Return all of the data below verbatim and exclude every picture.

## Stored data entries
________________
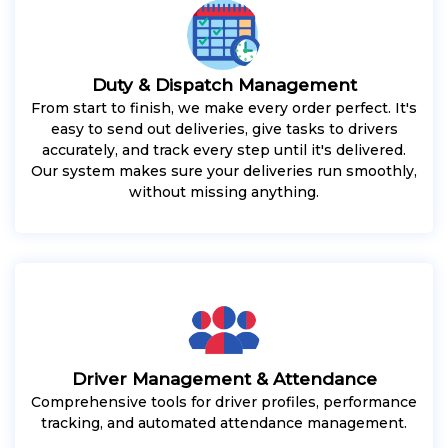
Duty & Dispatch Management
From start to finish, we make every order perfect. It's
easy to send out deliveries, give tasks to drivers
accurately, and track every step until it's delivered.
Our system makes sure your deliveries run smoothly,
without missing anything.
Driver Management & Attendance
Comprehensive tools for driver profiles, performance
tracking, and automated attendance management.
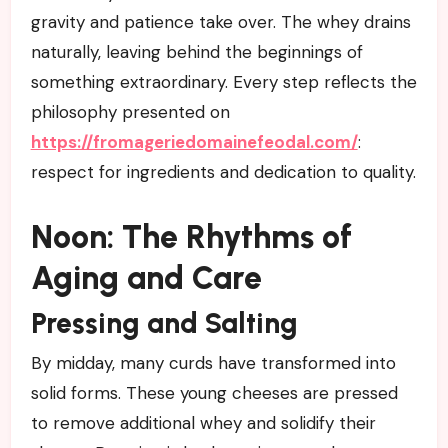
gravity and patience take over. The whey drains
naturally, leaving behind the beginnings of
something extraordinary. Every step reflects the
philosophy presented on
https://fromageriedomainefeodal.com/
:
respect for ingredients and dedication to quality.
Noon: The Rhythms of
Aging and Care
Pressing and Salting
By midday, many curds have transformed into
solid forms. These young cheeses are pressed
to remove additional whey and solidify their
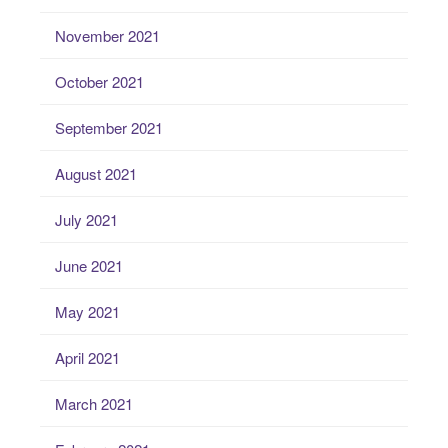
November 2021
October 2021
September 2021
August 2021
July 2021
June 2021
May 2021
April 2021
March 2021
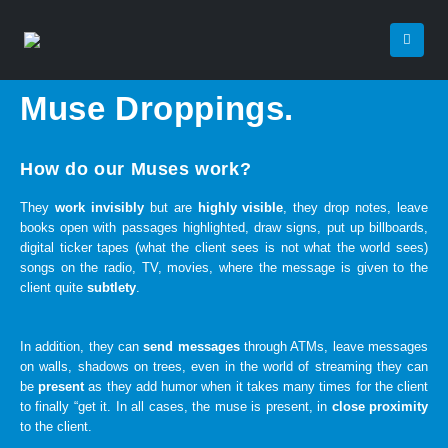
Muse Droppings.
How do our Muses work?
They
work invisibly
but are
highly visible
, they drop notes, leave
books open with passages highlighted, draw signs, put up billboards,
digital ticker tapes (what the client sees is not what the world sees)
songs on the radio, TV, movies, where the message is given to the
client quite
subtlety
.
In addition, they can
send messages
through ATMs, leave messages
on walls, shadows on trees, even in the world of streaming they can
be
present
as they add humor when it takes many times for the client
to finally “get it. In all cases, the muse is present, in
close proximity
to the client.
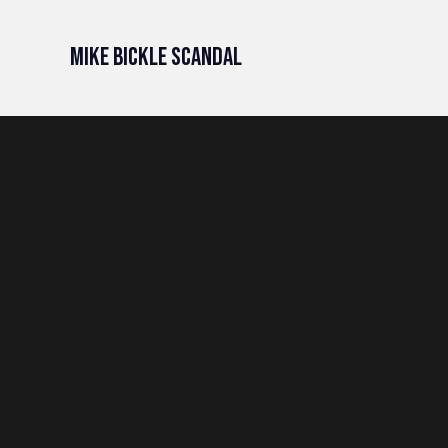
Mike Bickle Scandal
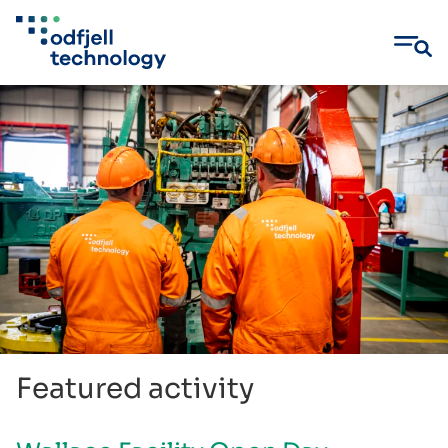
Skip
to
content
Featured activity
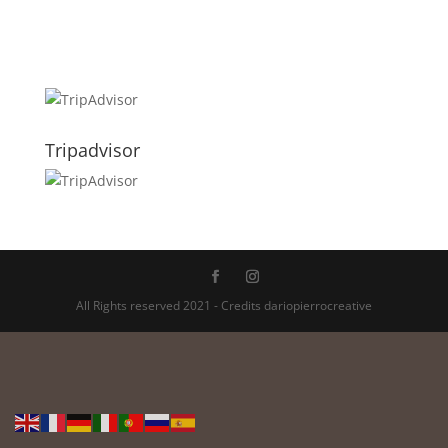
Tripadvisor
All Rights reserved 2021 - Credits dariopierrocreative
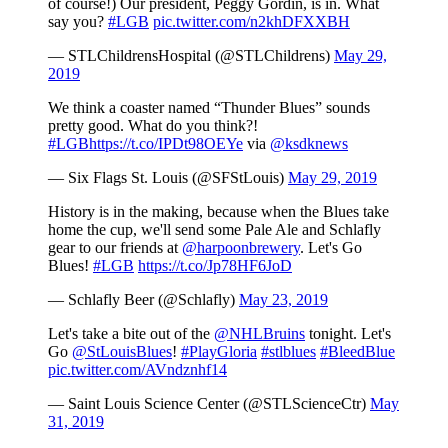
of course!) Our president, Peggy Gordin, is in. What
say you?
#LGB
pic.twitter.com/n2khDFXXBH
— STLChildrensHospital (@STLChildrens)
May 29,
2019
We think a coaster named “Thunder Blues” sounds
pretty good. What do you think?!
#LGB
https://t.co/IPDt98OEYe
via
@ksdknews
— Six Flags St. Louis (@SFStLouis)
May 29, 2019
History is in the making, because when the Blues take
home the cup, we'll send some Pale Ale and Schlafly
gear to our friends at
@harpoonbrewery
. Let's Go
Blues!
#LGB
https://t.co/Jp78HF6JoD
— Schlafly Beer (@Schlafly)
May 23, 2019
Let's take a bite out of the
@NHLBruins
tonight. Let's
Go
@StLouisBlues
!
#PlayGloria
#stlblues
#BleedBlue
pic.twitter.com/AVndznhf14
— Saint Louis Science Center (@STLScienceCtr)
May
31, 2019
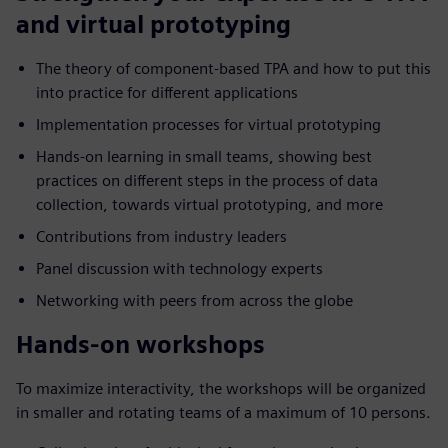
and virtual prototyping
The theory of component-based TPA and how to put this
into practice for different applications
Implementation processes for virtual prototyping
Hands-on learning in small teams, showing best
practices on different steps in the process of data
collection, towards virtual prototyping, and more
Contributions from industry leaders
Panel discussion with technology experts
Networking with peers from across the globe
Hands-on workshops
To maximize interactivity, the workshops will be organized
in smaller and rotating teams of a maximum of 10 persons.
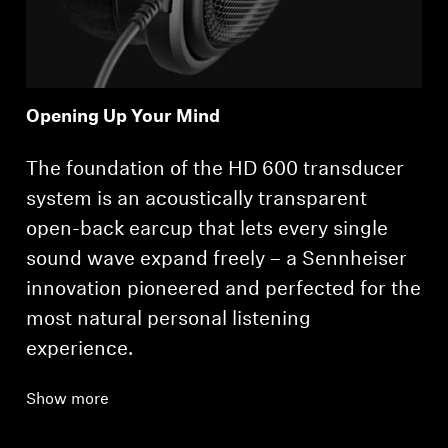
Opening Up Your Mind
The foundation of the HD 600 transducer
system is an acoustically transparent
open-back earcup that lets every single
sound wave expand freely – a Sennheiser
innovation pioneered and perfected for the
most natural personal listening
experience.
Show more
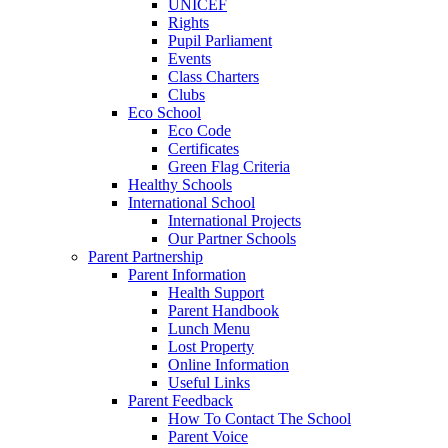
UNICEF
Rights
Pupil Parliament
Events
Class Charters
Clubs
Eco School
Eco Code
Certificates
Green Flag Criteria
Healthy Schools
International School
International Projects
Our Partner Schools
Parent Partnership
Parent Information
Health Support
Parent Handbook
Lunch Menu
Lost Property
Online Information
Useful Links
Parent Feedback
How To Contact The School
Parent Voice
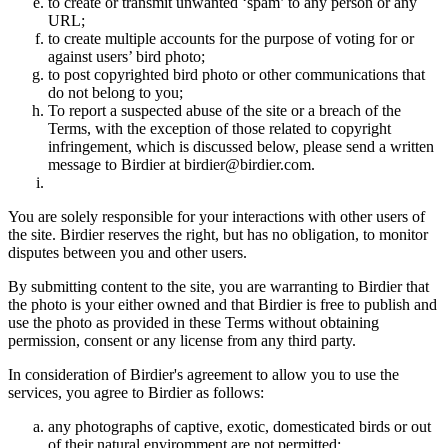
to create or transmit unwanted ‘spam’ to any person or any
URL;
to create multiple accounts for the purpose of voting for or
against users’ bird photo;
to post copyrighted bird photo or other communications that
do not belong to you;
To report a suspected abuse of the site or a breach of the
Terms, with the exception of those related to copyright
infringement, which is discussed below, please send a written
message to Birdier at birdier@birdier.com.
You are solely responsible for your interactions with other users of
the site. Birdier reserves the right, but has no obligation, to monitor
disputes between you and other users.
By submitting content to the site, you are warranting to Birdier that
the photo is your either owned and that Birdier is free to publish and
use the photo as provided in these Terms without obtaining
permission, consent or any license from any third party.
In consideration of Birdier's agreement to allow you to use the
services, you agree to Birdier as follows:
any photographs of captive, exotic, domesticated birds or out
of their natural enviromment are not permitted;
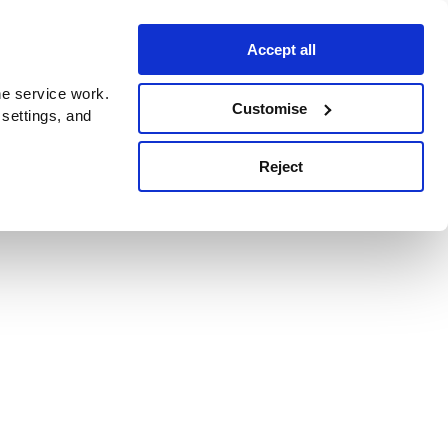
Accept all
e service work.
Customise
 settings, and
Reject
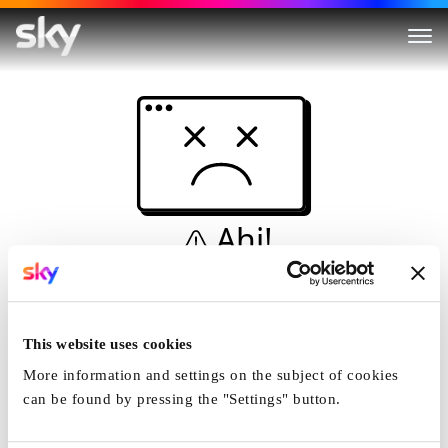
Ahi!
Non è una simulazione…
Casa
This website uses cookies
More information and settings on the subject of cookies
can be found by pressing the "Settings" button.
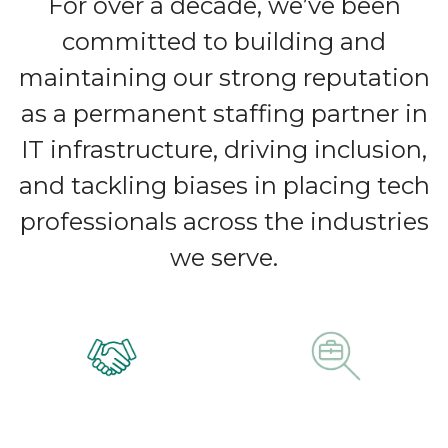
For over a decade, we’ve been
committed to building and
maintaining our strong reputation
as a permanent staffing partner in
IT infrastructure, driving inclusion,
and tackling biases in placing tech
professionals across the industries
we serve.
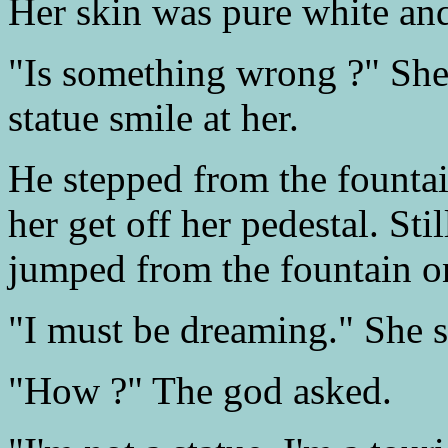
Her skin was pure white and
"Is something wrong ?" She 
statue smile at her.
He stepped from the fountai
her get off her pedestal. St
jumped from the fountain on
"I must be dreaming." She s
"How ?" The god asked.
________________
## Reply
Duty & Dispatch Management
From start to finish, we make every order perfect. It's
easy to send out deliveries, give tasks to drivers
accurately, and track every step until it's delivered.
Our system makes sure your deliveries run smoothly,
without missing anything.
Driver Management & Attendance
Comprehensive tools for driver profiles, performance
tracking, and automated attendance management.
gravity and patience take over. The whey drains
naturally, leaving behind the beginnings of
something extraordinary. Every step reflects the
philosophy presented on
https://fromageriedomainefeodal.com/
:
respect for ingredients and dedication to quality.
Noon: The Rhythms of
Aging and Care
Pressing and Salting
By midday, many curds have transformed into
solid forms. These young cheeses are pressed
to remove additional whey and solidify their
November 2021
October 2021
September 2021
August 2021
July 2021
June 2021
May 2021
April 2021
March 2021
Muse Droppings.
How do our Muses work?
They
work invisibly
but are
highly visible
, they drop notes, leave
books open with passages highlighted, draw signs, put up billboards,
digital ticker tapes (what the client sees is not what the world sees)
songs on the radio, TV, movies, where the message is given to the
client quite
subtlety
.
In addition, they can
send messages
through ATMs, leave messages
on walls, shadows on trees, even in the world of streaming they can
be
present
as they add humor when it takes many times for the client
to finally “get it. In all cases, the muse is present, in
close proximity
to the client.
Mike Bickle Scandal
Skip
to
content
Featured activity
Tripadvisor
All Rights reserved 2021 - Credits dariopierrocreative
of course!) Our president, Peggy Gordin, is in. What
say you?
#LGB
pic.twitter.com/n2khDFXXBH
— STLChildrensHospital (@STLChildrens)
May 29,
2019
We think a coaster named “Thunder Blues” sounds
pretty good. What do you think?!
#LGB
https://t.co/IPDt98OEYe
via
@ksdknews
— Six Flags St. Louis (@SFStLouis)
May 29, 2019
History is in the making, because when the Blues take
home the cup, we'll send some Pale Ale and Schlafly
gear to our friends at
@harpoonbrewery
. Let's Go
Blues!
#LGB
https://t.co/Jp78HF6JoD
— Schlafly Beer (@Schlafly)
May 23, 2019
Let's take a bite out of the
@NHLBruins
tonight. Let's
Go
@StLouisBlues
!
#PlayGloria
#stlblues
#BleedBlue
pic.twitter.com/AVndznhf14
— Saint Louis Science Center (@STLScienceCtr)
May
31, 2019
and virtual prototyping
The theory of component-based TPA and how to put this
into practice for different applications
Implementation processes for virtual prototyping
Hands-on learning in small teams, showing best
practices on different steps in the process of data
collection, towards virtual prototyping, and more
Contributions from industry leaders
Panel discussion with technology experts
Networking with peers from across the globe
Hands-on workshops
To maximize interactivity, the workshops will be organized
in smaller and rotating teams of a maximum of 10 persons.
Opening Up Your Mind
The foundation of the HD 600 transducer
system is an acoustically transparent
open-back earcup that lets every single
sound wave expand freely – a Sennheiser
innovation pioneered and perfected for the
most natural personal listening
experience.
Show more
UNICEF
Rights
Pupil Parliament
Events
Class Charters
Clubs
Eco School
Eco Code
Certificates
Green Flag Criteria
Healthy Schools
International School
International Projects
Our Partner Schools
Parent Partnership
Parent Information
Health Support
Parent Handbook
Lunch Menu
Lost Property
Online Information
Useful Links
Parent Feedback
How To Contact The School
Parent Voice
to create or transmit unwanted ‘spam’ to any person or any
URL;
to create multiple accounts for the purpose of voting for or
against users’ bird photo;
to post copyrighted bird photo or other communications that
do not belong to you;
To report a suspected abuse of the site or a breach of the
Terms, with the exception of those related to copyright
infringement, which is discussed below, please send a written
message to Birdier at birdier@birdier.com.
You are solely responsible for your interactions with other users of
the site. Birdier reserves the right, but has no obligation, to monitor
disputes between you and other users.
By submitting content to the site, you are warranting to Birdier that
the photo is your either owned and that Birdier is free to publish and
use the photo as provided in these Terms without obtaining
permission, consent or any license from any third party.
In consideration of Birdier's agreement to allow you to use the
services, you agree to Birdier as follows:
any photographs of captive, exotic, domesticated birds or out
of their natural enviromment are not permitted;
Accept all
e service work.
Customise
 settings, and
Reject
Ahi!
Non è una simulazione…
Casa
This website uses cookies
More information and settings on the subject of cookies
can be found by pressing the "Settings" button.
For over a decade, we’ve been
committed to building and
maintaining our strong reputation
as a permanent staffing partner in
IT infrastructure, driving inclusion,
and tackling biases in placing tech
professionals across the industries
we serve.
Her skin was pure white and
"Is something wrong ?" She 
statue smile at her.
He stepped from the fountai
her get off her pedestal. St
jumped from the fountain on
"I must be dreaming." She s
"How ?" The god asked.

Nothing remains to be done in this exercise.